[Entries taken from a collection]
===============

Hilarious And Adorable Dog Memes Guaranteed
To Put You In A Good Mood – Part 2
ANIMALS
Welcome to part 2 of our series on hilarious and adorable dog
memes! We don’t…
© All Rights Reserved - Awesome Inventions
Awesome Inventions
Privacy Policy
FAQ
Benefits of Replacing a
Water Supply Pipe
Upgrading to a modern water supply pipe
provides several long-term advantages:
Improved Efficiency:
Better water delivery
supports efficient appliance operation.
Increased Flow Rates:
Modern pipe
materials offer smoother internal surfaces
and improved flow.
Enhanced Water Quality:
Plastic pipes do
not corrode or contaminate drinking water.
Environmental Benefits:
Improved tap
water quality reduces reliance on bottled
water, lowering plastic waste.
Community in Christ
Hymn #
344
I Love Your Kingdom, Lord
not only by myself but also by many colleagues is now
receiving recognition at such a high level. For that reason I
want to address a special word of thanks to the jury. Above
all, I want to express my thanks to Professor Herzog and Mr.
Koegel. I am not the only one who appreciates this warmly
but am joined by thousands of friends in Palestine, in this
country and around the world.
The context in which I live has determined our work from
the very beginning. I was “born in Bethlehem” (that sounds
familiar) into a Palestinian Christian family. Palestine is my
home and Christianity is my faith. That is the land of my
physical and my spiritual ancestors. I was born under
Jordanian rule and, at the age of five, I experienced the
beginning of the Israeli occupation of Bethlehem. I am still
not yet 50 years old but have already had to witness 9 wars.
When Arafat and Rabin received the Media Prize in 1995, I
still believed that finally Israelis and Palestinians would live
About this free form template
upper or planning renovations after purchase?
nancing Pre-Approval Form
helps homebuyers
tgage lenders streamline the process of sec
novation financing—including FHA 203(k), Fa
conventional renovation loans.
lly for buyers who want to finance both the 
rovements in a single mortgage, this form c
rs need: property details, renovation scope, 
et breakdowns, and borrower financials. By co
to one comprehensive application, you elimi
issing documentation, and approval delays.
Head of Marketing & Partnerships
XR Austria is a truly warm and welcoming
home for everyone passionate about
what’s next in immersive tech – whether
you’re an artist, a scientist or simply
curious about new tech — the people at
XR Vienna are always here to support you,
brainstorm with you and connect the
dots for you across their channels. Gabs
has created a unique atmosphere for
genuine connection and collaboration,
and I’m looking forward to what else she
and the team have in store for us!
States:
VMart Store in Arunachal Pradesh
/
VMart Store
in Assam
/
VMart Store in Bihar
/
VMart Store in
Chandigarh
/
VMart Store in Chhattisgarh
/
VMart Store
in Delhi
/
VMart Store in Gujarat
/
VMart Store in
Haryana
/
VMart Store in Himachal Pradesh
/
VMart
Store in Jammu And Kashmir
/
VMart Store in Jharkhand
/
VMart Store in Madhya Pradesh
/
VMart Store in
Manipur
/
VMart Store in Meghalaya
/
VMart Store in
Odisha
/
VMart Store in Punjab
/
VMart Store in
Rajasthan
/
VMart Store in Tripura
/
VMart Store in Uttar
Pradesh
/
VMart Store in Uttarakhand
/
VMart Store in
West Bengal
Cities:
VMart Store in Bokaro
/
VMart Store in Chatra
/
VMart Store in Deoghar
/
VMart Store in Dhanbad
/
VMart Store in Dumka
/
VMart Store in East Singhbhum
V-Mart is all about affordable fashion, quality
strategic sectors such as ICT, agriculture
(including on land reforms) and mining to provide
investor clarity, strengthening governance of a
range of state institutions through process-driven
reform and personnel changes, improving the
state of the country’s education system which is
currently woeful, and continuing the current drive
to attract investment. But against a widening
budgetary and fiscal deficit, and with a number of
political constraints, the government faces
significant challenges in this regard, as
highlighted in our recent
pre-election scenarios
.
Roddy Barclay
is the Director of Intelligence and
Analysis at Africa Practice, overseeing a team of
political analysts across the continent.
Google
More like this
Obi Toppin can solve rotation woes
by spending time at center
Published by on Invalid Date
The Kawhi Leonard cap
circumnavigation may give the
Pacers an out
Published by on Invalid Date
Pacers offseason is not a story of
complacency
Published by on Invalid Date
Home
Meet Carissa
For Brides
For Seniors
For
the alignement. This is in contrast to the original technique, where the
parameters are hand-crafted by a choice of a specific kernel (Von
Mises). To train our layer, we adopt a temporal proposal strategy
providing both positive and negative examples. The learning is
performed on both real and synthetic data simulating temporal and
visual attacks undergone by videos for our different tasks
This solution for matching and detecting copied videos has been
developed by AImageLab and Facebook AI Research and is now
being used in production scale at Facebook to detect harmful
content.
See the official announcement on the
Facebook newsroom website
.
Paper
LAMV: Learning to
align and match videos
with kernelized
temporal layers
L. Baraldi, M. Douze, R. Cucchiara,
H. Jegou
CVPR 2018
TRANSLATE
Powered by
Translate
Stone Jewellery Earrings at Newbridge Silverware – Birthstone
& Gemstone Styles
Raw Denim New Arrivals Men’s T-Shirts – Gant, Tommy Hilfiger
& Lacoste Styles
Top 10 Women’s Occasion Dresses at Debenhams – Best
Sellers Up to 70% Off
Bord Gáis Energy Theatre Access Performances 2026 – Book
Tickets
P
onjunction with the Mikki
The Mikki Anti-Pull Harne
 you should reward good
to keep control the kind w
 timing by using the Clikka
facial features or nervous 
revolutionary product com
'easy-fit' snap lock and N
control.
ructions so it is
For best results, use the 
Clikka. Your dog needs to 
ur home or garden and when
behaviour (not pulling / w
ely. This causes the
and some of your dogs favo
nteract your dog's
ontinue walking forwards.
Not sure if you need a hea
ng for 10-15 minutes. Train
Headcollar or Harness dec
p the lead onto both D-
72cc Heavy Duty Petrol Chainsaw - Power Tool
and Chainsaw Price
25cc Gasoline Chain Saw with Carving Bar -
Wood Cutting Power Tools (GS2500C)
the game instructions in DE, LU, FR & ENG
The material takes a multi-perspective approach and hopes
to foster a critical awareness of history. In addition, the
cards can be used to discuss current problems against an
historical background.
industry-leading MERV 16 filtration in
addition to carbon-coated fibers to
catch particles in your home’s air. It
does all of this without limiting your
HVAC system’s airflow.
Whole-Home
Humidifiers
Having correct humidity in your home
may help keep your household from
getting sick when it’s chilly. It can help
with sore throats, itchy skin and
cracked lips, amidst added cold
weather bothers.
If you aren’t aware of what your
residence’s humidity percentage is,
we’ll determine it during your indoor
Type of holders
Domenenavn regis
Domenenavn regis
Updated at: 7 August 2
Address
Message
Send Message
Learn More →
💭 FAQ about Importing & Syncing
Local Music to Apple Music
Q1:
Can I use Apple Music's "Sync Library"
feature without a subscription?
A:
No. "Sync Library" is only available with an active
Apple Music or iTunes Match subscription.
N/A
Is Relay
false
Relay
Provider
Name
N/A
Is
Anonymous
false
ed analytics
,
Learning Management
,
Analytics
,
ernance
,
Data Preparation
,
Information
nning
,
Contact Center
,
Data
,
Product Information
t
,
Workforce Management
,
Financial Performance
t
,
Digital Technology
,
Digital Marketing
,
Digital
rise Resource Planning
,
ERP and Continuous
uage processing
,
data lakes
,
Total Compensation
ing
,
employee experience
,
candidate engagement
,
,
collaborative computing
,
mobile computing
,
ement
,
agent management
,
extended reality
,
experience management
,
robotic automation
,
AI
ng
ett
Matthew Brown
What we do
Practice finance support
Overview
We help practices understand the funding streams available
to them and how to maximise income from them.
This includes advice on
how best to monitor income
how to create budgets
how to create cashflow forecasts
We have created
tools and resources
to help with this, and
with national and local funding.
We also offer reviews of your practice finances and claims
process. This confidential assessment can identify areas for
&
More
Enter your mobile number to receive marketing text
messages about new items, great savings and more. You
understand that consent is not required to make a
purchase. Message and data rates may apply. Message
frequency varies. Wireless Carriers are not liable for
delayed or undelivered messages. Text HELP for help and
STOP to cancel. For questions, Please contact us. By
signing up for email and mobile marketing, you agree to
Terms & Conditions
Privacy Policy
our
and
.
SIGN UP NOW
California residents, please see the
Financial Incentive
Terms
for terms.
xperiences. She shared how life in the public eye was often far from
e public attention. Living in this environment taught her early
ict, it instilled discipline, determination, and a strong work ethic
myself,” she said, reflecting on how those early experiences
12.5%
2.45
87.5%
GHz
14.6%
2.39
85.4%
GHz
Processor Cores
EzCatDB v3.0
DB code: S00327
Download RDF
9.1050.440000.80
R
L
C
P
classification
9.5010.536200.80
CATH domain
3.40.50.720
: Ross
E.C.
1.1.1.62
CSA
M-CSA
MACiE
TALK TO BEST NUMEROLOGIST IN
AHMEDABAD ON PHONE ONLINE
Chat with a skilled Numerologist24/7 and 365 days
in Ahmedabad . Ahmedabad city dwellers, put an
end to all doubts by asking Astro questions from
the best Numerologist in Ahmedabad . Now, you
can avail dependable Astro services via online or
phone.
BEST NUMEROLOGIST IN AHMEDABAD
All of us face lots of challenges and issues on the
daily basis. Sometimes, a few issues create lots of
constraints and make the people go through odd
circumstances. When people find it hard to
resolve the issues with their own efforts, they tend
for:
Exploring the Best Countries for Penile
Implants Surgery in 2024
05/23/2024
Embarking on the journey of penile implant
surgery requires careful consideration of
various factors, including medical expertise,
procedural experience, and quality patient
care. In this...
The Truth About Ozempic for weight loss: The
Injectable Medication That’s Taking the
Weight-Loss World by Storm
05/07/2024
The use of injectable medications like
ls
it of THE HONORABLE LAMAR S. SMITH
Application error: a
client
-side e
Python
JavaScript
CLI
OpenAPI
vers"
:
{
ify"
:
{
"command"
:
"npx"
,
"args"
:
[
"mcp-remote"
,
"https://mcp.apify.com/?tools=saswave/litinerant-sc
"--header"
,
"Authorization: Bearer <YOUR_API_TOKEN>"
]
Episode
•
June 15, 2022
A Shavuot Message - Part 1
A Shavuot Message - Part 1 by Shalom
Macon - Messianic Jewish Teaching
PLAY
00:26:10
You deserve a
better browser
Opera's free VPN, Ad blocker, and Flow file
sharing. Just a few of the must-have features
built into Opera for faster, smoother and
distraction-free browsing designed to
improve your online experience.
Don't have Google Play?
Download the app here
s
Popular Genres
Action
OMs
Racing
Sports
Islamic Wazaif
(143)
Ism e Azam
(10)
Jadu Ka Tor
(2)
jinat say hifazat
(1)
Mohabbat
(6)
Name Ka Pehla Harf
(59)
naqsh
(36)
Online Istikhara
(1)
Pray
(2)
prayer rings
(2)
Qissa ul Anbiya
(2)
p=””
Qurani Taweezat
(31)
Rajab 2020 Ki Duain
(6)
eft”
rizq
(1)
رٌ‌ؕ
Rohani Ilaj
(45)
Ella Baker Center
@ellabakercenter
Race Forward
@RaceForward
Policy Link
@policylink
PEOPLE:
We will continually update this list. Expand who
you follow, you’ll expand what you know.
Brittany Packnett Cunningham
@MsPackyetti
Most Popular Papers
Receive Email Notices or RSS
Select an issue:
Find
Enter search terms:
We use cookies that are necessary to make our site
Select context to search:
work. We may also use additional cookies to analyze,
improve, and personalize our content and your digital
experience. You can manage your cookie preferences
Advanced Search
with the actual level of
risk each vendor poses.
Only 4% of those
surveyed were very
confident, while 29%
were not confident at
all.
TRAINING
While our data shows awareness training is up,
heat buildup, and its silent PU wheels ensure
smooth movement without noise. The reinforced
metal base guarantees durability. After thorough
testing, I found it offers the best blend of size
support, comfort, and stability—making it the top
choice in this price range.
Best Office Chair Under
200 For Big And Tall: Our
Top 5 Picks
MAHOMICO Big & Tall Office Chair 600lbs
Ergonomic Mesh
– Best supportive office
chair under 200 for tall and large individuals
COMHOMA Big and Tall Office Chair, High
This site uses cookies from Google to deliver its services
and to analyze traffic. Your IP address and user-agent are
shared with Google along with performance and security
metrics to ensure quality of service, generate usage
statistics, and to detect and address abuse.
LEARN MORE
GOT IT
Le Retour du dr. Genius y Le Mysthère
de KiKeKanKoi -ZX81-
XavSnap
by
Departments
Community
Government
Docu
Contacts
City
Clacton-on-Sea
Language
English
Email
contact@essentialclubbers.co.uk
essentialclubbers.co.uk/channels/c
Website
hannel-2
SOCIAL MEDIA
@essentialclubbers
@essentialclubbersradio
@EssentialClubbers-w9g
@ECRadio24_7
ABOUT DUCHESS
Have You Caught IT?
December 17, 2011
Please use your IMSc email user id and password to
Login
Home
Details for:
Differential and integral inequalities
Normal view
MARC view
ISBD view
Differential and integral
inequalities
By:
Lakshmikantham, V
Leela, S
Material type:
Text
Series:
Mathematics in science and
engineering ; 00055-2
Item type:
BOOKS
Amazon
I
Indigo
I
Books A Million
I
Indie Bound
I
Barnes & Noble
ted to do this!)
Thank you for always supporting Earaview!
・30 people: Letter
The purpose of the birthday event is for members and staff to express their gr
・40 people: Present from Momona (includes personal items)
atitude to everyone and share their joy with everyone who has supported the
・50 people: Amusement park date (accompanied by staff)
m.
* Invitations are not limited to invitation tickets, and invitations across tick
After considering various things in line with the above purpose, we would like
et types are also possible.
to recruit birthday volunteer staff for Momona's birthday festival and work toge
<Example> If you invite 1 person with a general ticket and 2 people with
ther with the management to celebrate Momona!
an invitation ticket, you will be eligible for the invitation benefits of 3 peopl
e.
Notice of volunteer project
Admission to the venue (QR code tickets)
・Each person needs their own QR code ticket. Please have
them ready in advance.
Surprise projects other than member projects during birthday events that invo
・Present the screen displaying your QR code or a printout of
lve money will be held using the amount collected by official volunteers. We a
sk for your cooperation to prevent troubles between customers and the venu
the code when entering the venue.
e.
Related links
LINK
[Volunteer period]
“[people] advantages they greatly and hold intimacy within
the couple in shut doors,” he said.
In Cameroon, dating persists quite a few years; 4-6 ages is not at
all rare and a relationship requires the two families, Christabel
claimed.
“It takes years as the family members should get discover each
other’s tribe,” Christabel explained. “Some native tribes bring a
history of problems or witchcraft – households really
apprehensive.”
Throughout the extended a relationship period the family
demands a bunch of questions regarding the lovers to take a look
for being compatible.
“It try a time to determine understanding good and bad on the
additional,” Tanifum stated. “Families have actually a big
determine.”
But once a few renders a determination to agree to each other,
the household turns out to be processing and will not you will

===============

◆ To do ◆
Above are the records; print exactly the lines from the line with "state of the" to the line with "More like this", including both, and nothing else.

◆ Output of the exercise ◆
state of the country’s education system which is
currently woeful, and continuing the current drive
to attract investment. But against a widening
budgetary and fiscal deficit, and with a number of
political constraints, the government faces
significant challenges in this regard, as
highlighted in our recent
pre-election scenarios
.
Roddy Barclay
is the Director of Intelligence and
Analysis at Africa Practice, overseeing a team of
political analysts across the continent.
Google
More like this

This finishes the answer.